A Roth conversion ladder is an early-retirement strategy where you convert pre-tax 401(k) or traditional IRA money to a Roth IRA in chunks each year. Each converted amount can be withdrawn tax- and penalty-free after waiting five years, even before age 59½. By starting conversions five years before you need the money, you build a tax-free income stream bridging early retirement to traditional retirement age.

The 5-Year Rule Explained

Each Roth conversion has its own separate 5-year clock. A conversion done January 1, 2026 can be withdrawn penalty-free on January 1, 2031. Convert $40,000 each year for five years, and starting in year six you have $40,000 per year of tax-free income available. The clock is calendar-based — a conversion made in December still starts counting from January 1 of that tax year.

How the Tax Works

The converted amount is added to your taxable income in the year of conversion and taxed at ordinary federal rates. The sweet spot is converting up to the top of a low bracket — e.g. filling the 12% bracket ($96,950 MFJ in 2026) while early-retired with minimal W-2 income. Conversions do NOT trigger the 10% early-withdrawal penalty because the principal was already taxed.

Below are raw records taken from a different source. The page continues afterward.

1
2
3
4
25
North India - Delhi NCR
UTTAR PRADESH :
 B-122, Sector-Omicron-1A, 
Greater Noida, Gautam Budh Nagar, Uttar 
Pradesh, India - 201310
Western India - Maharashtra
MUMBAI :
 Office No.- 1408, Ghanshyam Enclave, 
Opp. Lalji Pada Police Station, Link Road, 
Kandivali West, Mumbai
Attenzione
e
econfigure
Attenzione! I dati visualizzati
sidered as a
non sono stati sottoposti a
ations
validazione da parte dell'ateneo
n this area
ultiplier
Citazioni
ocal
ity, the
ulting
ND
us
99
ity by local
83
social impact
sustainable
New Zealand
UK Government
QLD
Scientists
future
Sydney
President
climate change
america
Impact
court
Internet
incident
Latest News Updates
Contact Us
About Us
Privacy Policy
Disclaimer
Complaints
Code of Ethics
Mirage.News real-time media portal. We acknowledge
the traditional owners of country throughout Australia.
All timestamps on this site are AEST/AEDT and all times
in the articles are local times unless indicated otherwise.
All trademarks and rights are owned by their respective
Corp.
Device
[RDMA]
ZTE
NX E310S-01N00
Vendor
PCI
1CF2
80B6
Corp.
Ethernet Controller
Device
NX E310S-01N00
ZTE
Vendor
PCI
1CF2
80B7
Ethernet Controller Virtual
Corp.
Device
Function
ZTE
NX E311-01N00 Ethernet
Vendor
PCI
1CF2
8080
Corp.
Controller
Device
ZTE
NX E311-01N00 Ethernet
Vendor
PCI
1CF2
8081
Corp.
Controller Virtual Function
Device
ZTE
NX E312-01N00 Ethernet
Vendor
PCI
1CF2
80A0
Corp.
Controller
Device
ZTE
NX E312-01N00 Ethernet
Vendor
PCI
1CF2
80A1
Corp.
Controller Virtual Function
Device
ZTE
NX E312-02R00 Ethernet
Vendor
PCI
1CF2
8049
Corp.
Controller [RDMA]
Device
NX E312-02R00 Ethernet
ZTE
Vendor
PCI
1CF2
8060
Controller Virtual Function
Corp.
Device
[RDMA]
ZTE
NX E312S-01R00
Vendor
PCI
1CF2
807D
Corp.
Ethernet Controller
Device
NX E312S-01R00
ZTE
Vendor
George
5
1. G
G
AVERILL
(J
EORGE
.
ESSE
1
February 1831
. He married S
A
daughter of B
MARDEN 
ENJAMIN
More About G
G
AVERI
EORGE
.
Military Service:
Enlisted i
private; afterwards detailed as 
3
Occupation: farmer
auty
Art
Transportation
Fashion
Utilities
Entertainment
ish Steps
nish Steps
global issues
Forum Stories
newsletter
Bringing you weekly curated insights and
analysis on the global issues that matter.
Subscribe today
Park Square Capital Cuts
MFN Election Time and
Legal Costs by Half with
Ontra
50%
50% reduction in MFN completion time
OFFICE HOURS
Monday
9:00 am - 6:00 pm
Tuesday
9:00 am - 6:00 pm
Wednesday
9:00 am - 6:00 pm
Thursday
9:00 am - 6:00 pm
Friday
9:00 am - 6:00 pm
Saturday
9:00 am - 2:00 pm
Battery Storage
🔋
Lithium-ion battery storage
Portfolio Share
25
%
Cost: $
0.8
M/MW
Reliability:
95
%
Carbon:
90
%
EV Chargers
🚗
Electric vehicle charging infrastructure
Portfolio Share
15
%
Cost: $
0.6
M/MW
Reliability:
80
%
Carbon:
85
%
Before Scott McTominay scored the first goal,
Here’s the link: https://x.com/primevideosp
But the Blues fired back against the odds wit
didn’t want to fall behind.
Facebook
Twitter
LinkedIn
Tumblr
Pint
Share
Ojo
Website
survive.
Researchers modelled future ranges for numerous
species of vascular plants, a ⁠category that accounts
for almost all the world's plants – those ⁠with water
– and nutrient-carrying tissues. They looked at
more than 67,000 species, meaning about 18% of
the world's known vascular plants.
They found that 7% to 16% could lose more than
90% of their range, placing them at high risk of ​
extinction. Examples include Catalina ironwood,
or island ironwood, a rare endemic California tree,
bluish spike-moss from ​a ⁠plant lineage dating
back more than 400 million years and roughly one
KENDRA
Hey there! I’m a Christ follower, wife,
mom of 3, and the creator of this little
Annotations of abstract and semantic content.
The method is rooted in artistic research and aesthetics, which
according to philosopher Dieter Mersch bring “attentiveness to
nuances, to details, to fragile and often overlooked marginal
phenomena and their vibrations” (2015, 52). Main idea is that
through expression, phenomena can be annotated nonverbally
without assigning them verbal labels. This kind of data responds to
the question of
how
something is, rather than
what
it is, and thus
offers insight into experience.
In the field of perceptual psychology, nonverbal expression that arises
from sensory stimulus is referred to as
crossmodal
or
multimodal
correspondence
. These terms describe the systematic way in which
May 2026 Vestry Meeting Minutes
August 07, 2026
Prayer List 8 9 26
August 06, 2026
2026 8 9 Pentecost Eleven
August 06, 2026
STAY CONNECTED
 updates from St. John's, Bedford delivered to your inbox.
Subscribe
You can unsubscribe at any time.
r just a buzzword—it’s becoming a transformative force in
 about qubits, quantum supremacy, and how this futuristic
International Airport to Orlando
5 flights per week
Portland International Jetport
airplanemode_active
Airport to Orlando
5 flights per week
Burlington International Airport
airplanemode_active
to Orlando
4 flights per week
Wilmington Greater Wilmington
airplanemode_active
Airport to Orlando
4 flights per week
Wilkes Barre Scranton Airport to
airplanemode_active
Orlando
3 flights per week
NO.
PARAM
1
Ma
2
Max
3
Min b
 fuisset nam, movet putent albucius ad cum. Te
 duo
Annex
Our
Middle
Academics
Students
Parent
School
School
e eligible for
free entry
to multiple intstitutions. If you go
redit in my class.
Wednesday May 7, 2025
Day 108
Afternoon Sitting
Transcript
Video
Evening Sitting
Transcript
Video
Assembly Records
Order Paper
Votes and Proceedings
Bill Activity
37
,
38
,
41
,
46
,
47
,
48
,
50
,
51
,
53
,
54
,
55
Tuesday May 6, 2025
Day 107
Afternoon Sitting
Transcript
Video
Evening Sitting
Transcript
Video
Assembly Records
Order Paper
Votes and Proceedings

Who Benefits Most From a Ladder?

FIRE-movement early retirees who plan to stop working at 45-55 but need to access 401(k)/IRA money before 59½. People with traditional IRAs who expect higher tax brackets in the future. Retirees with low income years (sabbatical, business losses) who can convert cheaply. Couples coordinating conversions to stay under ACA subsidy cliffs or IRMAA Medicare surcharge brackets.